The Problem of Truth in Applied Psychoanalysis: By Charles Hanly, with a foreword by Peter Gay. New York: Guilford Press, 1992, xv + 236 pp., $30.00.

Review by:
Barnaby B. Barratt, Ph.D.

As we are probably all awkwardly aware, the "problem of truth" is the ground and horizon of our discipline. If the discourse of patient and psychoanalyst is something other than a juggling of illusions, it confronts the question of its own (un)truthfulness in every moment of the clinical hour: Is "truth" singular? Are all "truths" compatible? Is "truth" necessarily the obverse of falsity, deceit, or illusion? Is it necessarily attainable in propositional form, or is it something more akin to a way or movement of discourse?
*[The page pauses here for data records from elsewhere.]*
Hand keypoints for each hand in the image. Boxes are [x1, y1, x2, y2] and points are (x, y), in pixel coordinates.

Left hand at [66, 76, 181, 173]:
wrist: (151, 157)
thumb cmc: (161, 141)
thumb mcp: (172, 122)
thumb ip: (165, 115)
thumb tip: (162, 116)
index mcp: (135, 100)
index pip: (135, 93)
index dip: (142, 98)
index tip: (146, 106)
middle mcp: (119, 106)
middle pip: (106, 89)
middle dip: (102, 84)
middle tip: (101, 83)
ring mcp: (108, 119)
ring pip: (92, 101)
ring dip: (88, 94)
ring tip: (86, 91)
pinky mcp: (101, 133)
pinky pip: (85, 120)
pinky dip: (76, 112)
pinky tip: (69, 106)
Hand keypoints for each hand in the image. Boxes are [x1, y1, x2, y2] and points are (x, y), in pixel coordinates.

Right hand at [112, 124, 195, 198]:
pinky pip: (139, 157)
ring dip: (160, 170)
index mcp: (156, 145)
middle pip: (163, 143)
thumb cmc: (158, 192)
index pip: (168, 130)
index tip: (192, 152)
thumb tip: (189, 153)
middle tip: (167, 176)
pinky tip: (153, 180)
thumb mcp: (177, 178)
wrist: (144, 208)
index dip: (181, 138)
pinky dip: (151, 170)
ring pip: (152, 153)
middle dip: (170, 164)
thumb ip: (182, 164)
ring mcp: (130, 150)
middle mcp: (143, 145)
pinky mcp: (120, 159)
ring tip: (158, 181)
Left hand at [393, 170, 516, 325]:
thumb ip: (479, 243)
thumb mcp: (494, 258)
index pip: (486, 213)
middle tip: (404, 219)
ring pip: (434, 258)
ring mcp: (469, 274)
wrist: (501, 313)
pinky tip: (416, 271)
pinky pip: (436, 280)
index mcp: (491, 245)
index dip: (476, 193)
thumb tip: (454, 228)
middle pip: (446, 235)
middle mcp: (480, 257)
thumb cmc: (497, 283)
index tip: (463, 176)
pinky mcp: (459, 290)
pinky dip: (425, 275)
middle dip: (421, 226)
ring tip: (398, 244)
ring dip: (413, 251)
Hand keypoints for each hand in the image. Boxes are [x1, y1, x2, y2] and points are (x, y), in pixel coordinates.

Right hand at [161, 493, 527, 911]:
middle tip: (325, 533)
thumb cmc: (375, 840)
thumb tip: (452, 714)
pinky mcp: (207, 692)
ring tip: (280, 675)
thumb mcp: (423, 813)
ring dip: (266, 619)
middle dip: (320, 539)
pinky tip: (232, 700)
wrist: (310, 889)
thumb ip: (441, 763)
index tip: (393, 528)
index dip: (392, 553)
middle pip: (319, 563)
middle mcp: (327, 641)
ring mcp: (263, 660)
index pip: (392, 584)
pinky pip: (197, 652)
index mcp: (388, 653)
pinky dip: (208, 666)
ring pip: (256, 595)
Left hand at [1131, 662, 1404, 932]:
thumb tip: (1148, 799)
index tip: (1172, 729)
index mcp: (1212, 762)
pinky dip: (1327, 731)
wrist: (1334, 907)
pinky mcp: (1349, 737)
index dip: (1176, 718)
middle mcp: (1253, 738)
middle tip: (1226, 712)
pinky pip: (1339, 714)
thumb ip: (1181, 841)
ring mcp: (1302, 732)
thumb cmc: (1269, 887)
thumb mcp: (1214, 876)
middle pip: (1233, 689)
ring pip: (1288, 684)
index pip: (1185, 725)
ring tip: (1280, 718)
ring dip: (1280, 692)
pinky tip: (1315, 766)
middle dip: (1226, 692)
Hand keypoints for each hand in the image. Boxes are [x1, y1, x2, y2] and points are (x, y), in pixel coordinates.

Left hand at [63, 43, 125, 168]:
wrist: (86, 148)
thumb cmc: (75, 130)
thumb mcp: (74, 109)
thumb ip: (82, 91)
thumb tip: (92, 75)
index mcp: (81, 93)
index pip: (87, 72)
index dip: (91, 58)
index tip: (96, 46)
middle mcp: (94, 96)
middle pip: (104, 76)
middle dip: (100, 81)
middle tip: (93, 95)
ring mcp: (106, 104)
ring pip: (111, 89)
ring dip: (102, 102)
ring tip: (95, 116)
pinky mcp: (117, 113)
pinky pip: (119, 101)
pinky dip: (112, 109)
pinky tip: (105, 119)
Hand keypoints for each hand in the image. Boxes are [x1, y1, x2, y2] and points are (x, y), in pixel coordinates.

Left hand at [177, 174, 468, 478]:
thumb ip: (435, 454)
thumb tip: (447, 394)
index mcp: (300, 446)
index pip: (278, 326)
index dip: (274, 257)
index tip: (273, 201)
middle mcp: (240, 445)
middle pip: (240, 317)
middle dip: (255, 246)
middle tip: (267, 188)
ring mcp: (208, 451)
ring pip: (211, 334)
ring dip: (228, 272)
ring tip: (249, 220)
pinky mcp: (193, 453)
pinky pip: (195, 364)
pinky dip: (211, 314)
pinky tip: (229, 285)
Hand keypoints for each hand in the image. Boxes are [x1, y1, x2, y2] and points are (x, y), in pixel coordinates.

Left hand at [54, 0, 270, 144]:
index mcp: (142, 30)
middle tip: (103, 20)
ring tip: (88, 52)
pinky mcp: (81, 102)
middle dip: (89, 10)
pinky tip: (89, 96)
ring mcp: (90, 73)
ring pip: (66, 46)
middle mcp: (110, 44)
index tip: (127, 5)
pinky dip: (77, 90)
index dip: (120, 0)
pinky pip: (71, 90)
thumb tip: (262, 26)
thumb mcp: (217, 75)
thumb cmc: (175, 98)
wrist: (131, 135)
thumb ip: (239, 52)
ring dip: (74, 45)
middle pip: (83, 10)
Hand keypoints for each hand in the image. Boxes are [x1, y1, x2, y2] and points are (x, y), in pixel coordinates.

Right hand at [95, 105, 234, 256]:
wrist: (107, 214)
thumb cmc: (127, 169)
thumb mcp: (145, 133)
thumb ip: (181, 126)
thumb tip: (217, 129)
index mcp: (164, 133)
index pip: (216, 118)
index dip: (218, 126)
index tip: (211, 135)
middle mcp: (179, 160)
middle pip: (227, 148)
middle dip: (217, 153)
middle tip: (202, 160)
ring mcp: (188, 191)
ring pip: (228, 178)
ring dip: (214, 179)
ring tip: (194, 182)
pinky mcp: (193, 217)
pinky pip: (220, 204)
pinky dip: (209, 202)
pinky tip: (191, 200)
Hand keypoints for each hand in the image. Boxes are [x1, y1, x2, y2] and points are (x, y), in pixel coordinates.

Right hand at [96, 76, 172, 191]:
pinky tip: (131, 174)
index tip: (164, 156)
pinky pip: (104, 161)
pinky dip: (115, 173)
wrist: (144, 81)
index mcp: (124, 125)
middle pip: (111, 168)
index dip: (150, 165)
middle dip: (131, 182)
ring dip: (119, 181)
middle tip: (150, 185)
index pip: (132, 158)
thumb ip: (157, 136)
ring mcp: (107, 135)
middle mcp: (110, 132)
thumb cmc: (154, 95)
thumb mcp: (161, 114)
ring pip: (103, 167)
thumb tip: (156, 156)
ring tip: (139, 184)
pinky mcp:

What are the implications of "speaking truthfully" if all speech is forever deferred, provisional and contingent, if thought is always a disavowal of its own pulsions, or if consciousness is forever a "return of the repressed"? Whereas in the nineteenth century the question of truth was "merely" philosophical, and reasonable faith could be invested in the idea that "truth" resides in discourse that produces a coherent and correspondent account of something taken to be "other" than the discourse itself, the intellectual transitions of this century have unsettled such a faith, and the advent of psychoanalysis has been strongly implicated in this unsettlement. For example, the psychoanalytic demonstration that consciousness might always be an expression of its own repressed dimension has undermined any simple dichotomization of truth/falsity, and thus profoundly called into question our notion of what "truth" is or ever might be. This subversion has rippled through the intellectual history of this century in a series of encounters between psychoanalysis, philosophy, and other disciplines that have provoked and reprovoked—but of course never resolved or reconciled—our inquiries into the "problem of truth.